### EXCERPT PROVIDED
□ □ □

2.As per the querist, a prototype system was installed at one of the customer’s locations in June 1988 for field trails. After the customer was satisfied with the performance, a purchase order was received from him for supply of a system, with capacity higher than that of the prototype. Accordingly, the capacity of the prototype system was suitably augmented by adding the required balancing materials. It was then despatched to the customer’s site and the sale proceeds were realised. Thereafter, another purchase order was received for supply of two more systems one of which has already been supplied. As per the querist, a purchase order for 2 or 3 more systems is expected shortly.

 

3. The querist has stated that as the ownership of the system installed for field trails was vested with the company, for accounting control purposes, the prototype system installed at customer’s location in 1988 was capitalised in the accounts for the year 1988-89 at its bought-out cost. Depreciation was provided thereon till September 1992. However, when the said prototype system was augmented to the capacity required by the customer by providing balancing items and sold to the customer as a complete system during the year 1992-93, the earlier capitalisation was reversed by writing back the full amount of depreciation provided till September 1992 thereby restoring the book value of the prototype system to its original cost. The cost of the system was then transferred to raw materials stock account which, together with that of the balancing materials used for augmenting its capacity and completing the system, was booked under ‘consumption of raw materials’. The amounts invoiced for the supply of the system and software and documentation were accounted under ‘Income from sales’ in line with the accounting for sale or regular merchandise.

 

4.The querist is of the view that the installation of the prototype system at customer’s location in 1988 is not to be viewed as and asset in true sense as it was installed for trial purposes and not for production purposes. In the normal course, such item, as and when bought, would have been taken to raw material stock account and booked to consumption of raw materials when used in the job. However, it had been capitalised as a means to retain accounting control over the item sent to customer’s site for field trials. Thus, the prototype system had become the raw material for the system sold as an item of regular merchandise notwithstanding its capitalisation in the books till acceptance and augmentation.

 

5.As per the querist, the auditors of the company are of the view that the capitalisation made in 1988-89 need not be reversed and its sale after augmentation to customer’s requirements in 1992-93 is to be treated as sale of asset in 1992-93. The excess of the sale value relatable to prototype system over its original cost is to be treated as capital gains and transferred to capital reserve for the reason that the system is held as an asset over the years for ‘trail purposes’ duly providing depreciation thereon. Mere addition of balancing items to augment its capacity to make a complete system over the years and selling it to the same customer may not alter its status till then as an asset.

 

6.The querist has sought the opinion of the Expert Advisory Committee on the following issues:

(i)         Whether the accounting treatment adopted by the company as stated above is correct?

 

(ii)        If the answer to the above is in the negative, what else could be the acceptable alternative accounting treatment at the time of installation of the prototype system at the customer’s location?

□ □ □

(Dataset entries)
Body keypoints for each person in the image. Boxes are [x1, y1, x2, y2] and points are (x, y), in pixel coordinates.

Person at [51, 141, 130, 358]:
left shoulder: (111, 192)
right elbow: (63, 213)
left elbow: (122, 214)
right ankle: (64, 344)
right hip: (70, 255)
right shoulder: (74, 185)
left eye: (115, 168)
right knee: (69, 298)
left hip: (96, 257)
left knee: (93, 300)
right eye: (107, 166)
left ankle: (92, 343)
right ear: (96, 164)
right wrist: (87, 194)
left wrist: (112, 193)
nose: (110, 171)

□ □ □

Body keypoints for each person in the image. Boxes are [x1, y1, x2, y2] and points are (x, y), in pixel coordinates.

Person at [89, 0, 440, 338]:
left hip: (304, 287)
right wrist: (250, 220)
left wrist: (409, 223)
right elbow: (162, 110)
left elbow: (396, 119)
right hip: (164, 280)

□ □ □

### WORK TASK 1
In the excerpt on the prototype system's accounting, until when was depreciation provided on the prototype system?
### WORK TASK 2
Pick up the excerpt on the prototype system's accounting after its last sentence and continue writing it.

### EXERCISE OUTPUT 1
Depreciation was provided until September 1992.

### EXERCISE OUTPUT 2
(iii)       Should the abovesaid transaction be accounted for as sale of an asset as stated by the auditors?

 

(iv)       Whether there is any other acceptable way of accounting?

  

                                                                                       Opinion                            May 5, 1994

 

1. The Committee notes the following definitions of the terms ‘inventories’ and ‘fixed assets’, as given in para 6.1 of Accounting Standard (AS) 2, and para 6.1 of Accounting Standard (AS) 10, on ‘Valuation of Inventories’ and ‘Accounting, for Fixed Assets’, respectively issued by the Institute of Chartered Accountants of India:

 

“ ‘Inventories’ mean tangible property held

 

(i)         for sale in the ordinary course of business, or

 

(ii)        in the process of production for such sale, or

 

(iii)       for consumption in the production of goods or services for sale, including maintenance supplies and consumables other than machinery spares.”

 

“Fixed asset is an asset held with the intention of being used for the purpose of producing or providing goods or services and is not held for sale in the normal course of business.”

 

2.The Committee is of the view, on the basis of the above, that the system installed by the company at customer’s site for his acceptance, based on the field trails of the system, is an item of inventory, and is not a fixed asset. It should, therefore, be valued and disclosed as such, as per Accounting Standard (AS) 2 on ‘Valuation of Inventories’, issued by the Institute of Chartered Accountants of India.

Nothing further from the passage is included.